| WHAT TO DO |
Write only the number of lines in the data that contain the word "street".

--- INFORMATION SUPPLIED ---

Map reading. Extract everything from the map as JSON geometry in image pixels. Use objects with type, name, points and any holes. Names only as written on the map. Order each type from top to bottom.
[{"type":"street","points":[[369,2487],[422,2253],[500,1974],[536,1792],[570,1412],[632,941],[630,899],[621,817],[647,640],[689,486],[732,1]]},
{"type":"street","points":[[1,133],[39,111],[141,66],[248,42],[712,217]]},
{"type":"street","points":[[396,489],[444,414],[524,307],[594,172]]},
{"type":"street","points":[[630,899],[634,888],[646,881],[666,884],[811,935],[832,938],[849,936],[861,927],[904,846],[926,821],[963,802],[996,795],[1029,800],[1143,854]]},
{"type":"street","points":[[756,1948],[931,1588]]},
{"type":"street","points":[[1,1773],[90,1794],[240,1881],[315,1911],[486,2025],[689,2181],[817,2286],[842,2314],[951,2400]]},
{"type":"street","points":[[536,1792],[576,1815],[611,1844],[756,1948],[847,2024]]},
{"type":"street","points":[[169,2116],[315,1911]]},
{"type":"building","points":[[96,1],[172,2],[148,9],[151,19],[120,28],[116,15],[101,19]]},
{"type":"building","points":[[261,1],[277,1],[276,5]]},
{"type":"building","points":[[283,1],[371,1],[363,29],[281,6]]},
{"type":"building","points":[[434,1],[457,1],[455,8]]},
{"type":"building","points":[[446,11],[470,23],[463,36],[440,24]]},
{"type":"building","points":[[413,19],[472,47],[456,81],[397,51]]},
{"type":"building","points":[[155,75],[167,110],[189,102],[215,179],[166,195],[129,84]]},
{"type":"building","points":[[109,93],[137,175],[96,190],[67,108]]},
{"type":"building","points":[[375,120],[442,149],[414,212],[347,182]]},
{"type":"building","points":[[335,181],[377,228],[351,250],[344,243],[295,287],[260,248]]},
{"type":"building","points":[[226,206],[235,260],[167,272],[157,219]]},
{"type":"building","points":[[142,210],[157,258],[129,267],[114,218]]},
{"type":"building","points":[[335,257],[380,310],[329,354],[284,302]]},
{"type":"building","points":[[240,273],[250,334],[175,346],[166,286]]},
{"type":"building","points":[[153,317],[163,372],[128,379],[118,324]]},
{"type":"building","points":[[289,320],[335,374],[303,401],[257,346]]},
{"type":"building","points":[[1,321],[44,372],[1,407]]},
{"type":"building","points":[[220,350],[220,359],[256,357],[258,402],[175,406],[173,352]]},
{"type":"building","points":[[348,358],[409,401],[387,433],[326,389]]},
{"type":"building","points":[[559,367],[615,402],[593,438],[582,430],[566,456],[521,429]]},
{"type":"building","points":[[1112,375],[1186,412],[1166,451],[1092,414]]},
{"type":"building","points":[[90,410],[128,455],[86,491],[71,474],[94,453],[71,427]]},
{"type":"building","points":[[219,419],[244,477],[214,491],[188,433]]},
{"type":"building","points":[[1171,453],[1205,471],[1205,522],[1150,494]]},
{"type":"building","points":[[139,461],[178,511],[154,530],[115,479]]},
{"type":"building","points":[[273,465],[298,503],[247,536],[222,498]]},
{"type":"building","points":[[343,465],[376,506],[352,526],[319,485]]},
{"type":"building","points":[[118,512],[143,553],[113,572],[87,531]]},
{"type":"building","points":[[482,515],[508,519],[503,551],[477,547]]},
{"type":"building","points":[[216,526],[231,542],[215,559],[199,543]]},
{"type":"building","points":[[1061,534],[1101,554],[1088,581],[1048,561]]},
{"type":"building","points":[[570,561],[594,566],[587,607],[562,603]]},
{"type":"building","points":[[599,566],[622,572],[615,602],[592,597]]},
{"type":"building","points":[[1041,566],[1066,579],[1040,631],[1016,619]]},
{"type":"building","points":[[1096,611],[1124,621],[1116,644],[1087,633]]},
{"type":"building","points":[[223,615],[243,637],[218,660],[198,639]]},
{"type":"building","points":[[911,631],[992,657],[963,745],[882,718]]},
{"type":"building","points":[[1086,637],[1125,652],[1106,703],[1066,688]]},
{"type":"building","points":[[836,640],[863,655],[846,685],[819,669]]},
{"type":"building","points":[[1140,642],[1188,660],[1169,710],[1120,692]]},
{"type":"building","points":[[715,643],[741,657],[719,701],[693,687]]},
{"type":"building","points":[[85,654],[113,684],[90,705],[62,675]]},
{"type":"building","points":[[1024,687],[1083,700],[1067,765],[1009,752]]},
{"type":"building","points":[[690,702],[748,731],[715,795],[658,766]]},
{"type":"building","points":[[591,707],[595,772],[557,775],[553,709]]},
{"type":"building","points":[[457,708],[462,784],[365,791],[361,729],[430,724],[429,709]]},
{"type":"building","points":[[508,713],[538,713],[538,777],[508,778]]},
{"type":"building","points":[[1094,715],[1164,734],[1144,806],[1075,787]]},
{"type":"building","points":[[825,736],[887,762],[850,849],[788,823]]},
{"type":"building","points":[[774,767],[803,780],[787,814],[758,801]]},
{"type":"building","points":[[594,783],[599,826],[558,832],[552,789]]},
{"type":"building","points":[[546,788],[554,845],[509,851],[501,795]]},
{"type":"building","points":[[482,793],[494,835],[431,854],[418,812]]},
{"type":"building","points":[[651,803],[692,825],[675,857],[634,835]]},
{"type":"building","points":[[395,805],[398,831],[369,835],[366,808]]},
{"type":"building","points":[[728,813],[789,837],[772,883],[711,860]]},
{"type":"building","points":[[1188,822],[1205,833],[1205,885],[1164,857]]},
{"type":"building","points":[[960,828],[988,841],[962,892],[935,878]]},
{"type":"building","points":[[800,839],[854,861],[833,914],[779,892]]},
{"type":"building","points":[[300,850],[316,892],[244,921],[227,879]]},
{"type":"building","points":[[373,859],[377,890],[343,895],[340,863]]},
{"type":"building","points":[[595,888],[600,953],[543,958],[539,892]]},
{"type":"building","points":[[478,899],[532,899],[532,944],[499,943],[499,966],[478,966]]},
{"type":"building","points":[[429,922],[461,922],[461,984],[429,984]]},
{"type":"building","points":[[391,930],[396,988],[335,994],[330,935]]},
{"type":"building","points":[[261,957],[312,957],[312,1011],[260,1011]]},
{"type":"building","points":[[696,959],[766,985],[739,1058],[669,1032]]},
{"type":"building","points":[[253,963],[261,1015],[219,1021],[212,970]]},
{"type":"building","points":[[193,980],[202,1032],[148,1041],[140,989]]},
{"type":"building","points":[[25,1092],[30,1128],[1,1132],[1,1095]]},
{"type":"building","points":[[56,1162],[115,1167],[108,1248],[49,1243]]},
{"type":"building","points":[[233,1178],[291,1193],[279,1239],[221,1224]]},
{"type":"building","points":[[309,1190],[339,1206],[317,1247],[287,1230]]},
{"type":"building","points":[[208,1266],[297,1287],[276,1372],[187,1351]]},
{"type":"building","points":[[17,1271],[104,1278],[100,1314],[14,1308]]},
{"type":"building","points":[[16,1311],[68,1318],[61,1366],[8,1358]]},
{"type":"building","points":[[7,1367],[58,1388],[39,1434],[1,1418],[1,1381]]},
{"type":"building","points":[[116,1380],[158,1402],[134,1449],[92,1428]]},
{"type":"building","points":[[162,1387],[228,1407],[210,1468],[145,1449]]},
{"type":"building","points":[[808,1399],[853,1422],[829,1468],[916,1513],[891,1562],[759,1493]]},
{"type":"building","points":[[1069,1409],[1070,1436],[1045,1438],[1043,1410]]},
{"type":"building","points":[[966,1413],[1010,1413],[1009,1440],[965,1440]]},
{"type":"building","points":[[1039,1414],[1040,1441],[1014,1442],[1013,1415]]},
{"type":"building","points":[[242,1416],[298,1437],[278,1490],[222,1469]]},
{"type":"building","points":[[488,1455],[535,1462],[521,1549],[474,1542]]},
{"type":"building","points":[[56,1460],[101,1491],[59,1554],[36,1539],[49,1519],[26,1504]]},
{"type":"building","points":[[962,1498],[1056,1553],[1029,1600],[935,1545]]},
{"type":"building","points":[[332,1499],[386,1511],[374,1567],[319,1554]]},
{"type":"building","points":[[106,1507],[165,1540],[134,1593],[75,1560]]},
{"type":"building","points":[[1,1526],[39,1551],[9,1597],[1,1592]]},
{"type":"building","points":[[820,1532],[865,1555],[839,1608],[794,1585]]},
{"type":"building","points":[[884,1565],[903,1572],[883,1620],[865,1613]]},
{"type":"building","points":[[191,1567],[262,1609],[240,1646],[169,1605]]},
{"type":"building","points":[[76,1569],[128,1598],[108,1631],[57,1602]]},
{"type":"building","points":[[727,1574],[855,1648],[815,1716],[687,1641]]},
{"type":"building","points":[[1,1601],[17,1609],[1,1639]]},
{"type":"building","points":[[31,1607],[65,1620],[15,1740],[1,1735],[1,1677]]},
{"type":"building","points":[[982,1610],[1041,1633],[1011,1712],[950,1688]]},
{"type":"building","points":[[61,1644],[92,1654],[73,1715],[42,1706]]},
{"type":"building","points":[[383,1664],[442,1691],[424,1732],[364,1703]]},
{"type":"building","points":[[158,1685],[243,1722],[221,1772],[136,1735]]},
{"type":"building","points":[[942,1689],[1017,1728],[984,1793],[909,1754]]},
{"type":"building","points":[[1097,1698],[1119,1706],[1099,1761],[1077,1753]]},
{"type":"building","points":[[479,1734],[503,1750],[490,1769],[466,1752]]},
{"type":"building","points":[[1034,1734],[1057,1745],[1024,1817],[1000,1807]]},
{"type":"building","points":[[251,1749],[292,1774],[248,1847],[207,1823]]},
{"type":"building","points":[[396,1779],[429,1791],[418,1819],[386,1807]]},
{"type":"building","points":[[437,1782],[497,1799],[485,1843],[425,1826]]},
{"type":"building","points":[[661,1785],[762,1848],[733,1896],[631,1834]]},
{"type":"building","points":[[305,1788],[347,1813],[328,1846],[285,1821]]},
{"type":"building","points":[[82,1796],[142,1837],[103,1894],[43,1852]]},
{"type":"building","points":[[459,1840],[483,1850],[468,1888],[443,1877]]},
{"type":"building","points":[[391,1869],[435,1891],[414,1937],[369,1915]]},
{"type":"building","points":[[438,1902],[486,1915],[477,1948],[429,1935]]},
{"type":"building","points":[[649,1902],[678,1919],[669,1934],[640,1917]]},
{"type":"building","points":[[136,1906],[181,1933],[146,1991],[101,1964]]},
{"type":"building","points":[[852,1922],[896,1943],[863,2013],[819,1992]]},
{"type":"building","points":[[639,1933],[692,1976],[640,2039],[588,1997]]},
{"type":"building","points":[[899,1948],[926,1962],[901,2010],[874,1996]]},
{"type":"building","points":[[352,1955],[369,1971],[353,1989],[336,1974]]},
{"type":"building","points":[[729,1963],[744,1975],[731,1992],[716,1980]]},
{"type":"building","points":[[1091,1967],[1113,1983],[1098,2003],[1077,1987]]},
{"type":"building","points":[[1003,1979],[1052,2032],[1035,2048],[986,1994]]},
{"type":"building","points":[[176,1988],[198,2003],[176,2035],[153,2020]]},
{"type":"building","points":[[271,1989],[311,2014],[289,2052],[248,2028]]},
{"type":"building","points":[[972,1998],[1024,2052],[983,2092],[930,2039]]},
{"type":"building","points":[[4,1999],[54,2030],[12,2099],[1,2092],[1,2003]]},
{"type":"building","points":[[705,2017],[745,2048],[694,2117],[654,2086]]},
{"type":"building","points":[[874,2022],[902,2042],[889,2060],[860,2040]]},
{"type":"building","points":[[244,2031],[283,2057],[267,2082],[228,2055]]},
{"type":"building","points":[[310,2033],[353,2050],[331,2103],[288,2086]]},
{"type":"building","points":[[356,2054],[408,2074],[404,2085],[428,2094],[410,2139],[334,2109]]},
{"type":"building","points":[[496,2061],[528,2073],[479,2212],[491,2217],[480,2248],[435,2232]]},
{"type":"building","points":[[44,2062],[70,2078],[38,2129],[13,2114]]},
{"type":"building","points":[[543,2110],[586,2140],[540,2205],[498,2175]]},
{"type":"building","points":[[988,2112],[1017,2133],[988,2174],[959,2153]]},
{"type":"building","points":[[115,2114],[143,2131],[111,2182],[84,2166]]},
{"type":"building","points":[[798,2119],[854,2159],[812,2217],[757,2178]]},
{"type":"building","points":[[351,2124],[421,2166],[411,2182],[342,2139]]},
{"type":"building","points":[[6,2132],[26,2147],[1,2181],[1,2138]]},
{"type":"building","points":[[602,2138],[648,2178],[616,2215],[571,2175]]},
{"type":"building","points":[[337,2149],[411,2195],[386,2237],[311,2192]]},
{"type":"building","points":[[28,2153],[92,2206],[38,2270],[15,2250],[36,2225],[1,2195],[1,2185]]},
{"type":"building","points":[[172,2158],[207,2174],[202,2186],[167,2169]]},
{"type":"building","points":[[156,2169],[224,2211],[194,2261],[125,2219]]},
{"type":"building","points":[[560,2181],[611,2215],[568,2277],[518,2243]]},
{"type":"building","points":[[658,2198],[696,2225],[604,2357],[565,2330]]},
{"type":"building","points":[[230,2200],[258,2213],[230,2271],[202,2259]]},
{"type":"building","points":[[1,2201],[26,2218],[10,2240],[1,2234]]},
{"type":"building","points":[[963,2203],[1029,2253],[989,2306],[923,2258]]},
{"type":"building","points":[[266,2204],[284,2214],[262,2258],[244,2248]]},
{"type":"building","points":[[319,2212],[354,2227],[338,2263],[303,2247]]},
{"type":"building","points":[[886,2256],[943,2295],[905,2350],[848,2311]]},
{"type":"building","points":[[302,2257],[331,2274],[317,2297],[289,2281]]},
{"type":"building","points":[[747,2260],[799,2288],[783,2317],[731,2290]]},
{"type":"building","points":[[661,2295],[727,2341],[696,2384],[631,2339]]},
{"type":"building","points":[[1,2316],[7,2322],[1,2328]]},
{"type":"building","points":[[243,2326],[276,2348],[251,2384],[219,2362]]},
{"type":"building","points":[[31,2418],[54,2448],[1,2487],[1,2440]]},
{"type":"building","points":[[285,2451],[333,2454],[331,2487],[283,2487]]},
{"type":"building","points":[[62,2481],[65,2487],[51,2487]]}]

---

| OUTPUT OF THE EXERCISE |
8